§ **Data listing**:

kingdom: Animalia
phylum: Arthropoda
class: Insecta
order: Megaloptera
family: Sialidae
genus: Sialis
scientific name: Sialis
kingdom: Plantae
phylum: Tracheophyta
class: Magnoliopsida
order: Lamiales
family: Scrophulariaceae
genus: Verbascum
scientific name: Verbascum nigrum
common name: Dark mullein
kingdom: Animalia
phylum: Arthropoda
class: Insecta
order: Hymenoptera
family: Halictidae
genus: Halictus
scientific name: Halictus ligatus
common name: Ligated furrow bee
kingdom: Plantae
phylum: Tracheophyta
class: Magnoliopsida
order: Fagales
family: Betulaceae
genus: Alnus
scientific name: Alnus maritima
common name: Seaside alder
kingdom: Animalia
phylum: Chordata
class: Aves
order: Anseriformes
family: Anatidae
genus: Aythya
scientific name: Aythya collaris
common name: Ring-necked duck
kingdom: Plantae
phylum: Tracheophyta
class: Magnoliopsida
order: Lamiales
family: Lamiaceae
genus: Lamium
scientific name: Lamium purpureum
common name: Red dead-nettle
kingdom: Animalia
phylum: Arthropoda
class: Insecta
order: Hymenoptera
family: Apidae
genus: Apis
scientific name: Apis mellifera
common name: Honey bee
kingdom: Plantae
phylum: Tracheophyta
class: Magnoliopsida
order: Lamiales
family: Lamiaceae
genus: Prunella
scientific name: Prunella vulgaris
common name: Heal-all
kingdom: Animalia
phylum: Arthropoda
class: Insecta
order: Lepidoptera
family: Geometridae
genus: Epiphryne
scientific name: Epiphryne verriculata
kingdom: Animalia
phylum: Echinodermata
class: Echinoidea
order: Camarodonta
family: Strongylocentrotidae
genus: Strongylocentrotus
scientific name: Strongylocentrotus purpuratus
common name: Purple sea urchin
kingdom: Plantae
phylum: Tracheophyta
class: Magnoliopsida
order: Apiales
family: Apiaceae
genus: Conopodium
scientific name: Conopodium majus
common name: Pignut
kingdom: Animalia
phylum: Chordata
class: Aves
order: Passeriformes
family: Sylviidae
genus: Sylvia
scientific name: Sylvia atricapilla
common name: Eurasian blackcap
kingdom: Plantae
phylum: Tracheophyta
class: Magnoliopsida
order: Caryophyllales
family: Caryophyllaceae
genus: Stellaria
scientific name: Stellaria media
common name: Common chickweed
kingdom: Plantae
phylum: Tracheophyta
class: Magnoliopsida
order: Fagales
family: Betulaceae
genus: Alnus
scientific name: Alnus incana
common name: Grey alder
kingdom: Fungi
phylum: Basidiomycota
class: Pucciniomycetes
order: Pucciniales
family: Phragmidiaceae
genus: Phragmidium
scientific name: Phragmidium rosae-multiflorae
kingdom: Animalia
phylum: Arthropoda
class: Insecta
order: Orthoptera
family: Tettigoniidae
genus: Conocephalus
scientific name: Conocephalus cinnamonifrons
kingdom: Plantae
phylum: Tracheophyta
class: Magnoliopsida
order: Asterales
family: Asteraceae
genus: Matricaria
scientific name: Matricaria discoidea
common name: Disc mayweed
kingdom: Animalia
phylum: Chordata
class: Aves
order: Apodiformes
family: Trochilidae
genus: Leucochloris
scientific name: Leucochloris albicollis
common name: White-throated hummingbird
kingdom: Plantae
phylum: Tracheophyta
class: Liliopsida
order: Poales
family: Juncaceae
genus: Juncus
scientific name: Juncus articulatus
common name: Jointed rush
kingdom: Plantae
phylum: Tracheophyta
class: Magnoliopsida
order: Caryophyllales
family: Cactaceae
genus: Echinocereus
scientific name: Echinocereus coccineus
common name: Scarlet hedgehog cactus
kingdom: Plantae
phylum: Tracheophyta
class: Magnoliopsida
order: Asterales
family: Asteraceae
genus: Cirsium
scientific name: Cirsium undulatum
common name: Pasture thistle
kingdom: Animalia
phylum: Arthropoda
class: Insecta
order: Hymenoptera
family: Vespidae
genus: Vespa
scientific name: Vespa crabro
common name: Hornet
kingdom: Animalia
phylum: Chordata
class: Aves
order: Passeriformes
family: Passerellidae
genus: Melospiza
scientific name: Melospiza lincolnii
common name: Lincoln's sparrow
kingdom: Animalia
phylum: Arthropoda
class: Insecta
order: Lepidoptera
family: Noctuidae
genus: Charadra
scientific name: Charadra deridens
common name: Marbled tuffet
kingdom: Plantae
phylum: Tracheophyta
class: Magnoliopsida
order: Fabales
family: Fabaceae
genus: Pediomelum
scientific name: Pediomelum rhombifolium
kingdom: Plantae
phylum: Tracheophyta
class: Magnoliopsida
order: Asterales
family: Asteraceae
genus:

§ **Written request**: Put every line of the data listing above into a numbered list, leaving out any blank lines.

§ **Full answer**:
1. kingdom: Animalia
2. phylum: Arthropoda
3. class: Insecta
4. order: Megaloptera
5. family: Sialidae
6. genus: Sialis
7. scientific name: Sialis
8. kingdom: Plantae
9. phylum: Tracheophyta
10. class: Magnoliopsida
11. order: Lamiales
12. family: Scrophulariaceae
13. genus: Verbascum
14. scientific name: Verbascum nigrum
15. common name: Dark mullein
16. kingdom: Animalia
17. phylum: Arthropoda
18. class: Insecta
19. order: Hymenoptera
20. family: Halictidae
21. genus: Halictus
22. scientific name: Halictus ligatus
23. common name: Ligated furrow bee
24. kingdom: Plantae
25. phylum: Tracheophyta
26. class: Magnoliopsida
27. order: Fagales
28. family: Betulaceae
29. genus: Alnus
30. scientific name: Alnus maritima
31. common name: Seaside alder
32. kingdom: Animalia
33. phylum: Chordata
34. class: Aves
35. order: Anseriformes
36. family: Anatidae
37. genus: Aythya
38. scientific name: Aythya collaris
39. common name: Ring-necked duck
40. kingdom: Plantae
41. phylum: Tracheophyta
42. class: Magnoliopsida
43. order: Lamiales
44. family: Lamiaceae
45. genus: Lamium
46. scientific name: Lamium purpureum
47. common name: Red dead-nettle
48. kingdom: Animalia
49. phylum: Arthropoda
50. class: Insecta
51. order: Hymenoptera
52. family: Apidae
53. genus: Apis
54. scientific name: Apis mellifera
55. common name: Honey bee
56. kingdom: Plantae
57. phylum: Tracheophyta
58. class: Magnoliopsida
59. order: Lamiales
60. family: Lamiaceae
61. genus: Prunella
62. scientific name: Prunella vulgaris
63. common name: Heal-all
64. kingdom: Animalia
65. phylum: Arthropoda
66. class: Insecta
67. order: Lepidoptera
68. family: Geometridae
69. genus: Epiphryne
70. scientific name: Epiphryne verriculata
71. kingdom: Animalia
72. phylum: Echinodermata
73. class: Echinoidea
74. order: Camarodonta
75. family: Strongylocentrotidae
76. genus: Strongylocentrotus
77. scientific name: Strongylocentrotus purpuratus
78. common name: Purple sea urchin
79. kingdom: Plantae
80. phylum: Tracheophyta
81. class: Magnoliopsida
82. order: Apiales
83. family: Apiaceae
84. genus: Conopodium
85. scientific name: Conopodium majus
86. common name: Pignut
87. kingdom: Animalia
88. phylum: Chordata
89. class: Aves
90. order: Passeriformes
91. family: Sylviidae
92. genus: Sylvia
93. scientific name: Sylvia atricapilla
94. common name: Eurasian blackcap
95. kingdom: Plantae
96. phylum: Tracheophyta
97. class: Magnoliopsida
98. order: Caryophyllales
99. family: Caryophyllaceae
100. genus: Stellaria
101. scientific name: Stellaria media
102. common name: Common chickweed
103. kingdom: Plantae
104. phylum: Tracheophyta
105. class: Magnoliopsida
106. order: Fagales
107. family: Betulaceae
108. genus: Alnus
109. scientific name: Alnus incana
110. common name: Grey alder
111. kingdom: Fungi
112. phylum: Basidiomycota
113. class: Pucciniomycetes
114. order: Pucciniales
115. family: Phragmidiaceae
116. genus: Phragmidium
117. scientific name: Phragmidium rosae-multiflorae
118. kingdom: Animalia
119. phylum: Arthropoda
120. class: Insecta
121. order: Orthoptera
122. family: Tettigoniidae
123. genus: Conocephalus
124. scientific name: Conocephalus cinnamonifrons
125. kingdom: Plantae
126. phylum: Tracheophyta
127. class: Magnoliopsida
128. order: Asterales
129. family: Asteraceae
130. genus: Matricaria
131. scientific name: Matricaria discoidea
132. common name: Disc mayweed
133. kingdom: Animalia
134. phylum: Chordata
135. class: Aves
136. order: Apodiformes
137. family: Trochilidae
138. genus: Leucochloris
139. scientific name: Leucochloris albicollis
140. common name: White-throated hummingbird
141. kingdom: Plantae
142. phylum: Tracheophyta
143. class: Liliopsida
144. order: Poales
145. family: Juncaceae
146. genus: Juncus
147. scientific name: Juncus articulatus
148. common name: Jointed rush
149. kingdom: Plantae
150. phylum: Tracheophyta
151. class: Magnoliopsida
152. order: Caryophyllales
153. family: Cactaceae
154. genus: Echinocereus
155. scientific name: Echinocereus coccineus
156. common name: Scarlet hedgehog cactus
157. kingdom: Plantae
158. phylum: Tracheophyta
159. class: Magnoliopsida
160. order: Asterales
161. family: Asteraceae
162. genus: Cirsium
163. scientific name: Cirsium undulatum
164. common name: Pasture thistle
165. kingdom: Animalia
166. phylum: Arthropoda
167. class: Insecta
168. order: Hymenoptera
169. family: Vespidae
170. genus: Vespa
171. scientific name: Vespa crabro
172. common name: Hornet
173. kingdom: Animalia
174. phylum: Chordata
175. class: Aves
176. order: Passeriformes
177. family: Passerellidae
178. genus: Melospiza
179. scientific name: Melospiza lincolnii
180. common name: Lincoln's sparrow
181. kingdom: Animalia
182. phylum: Arthropoda
183. class: Insecta
184. order: Lepidoptera
185. family: Noctuidae
186. genus: Charadra
187. scientific name: Charadra deridens
188. common name: Marbled tuffet
189. kingdom: Plantae
190. phylum: Tracheophyta
191. class: Magnoliopsida
192. order: Fabales
193. family: Fabaceae
194. genus: Pediomelum
195. scientific name: Pediomelum rhombifolium
196. kingdom: Plantae
197. phylum: Tracheophyta
198. class: Magnoliopsida
199. order: Asterales
200. family: Asteraceae
201. genus:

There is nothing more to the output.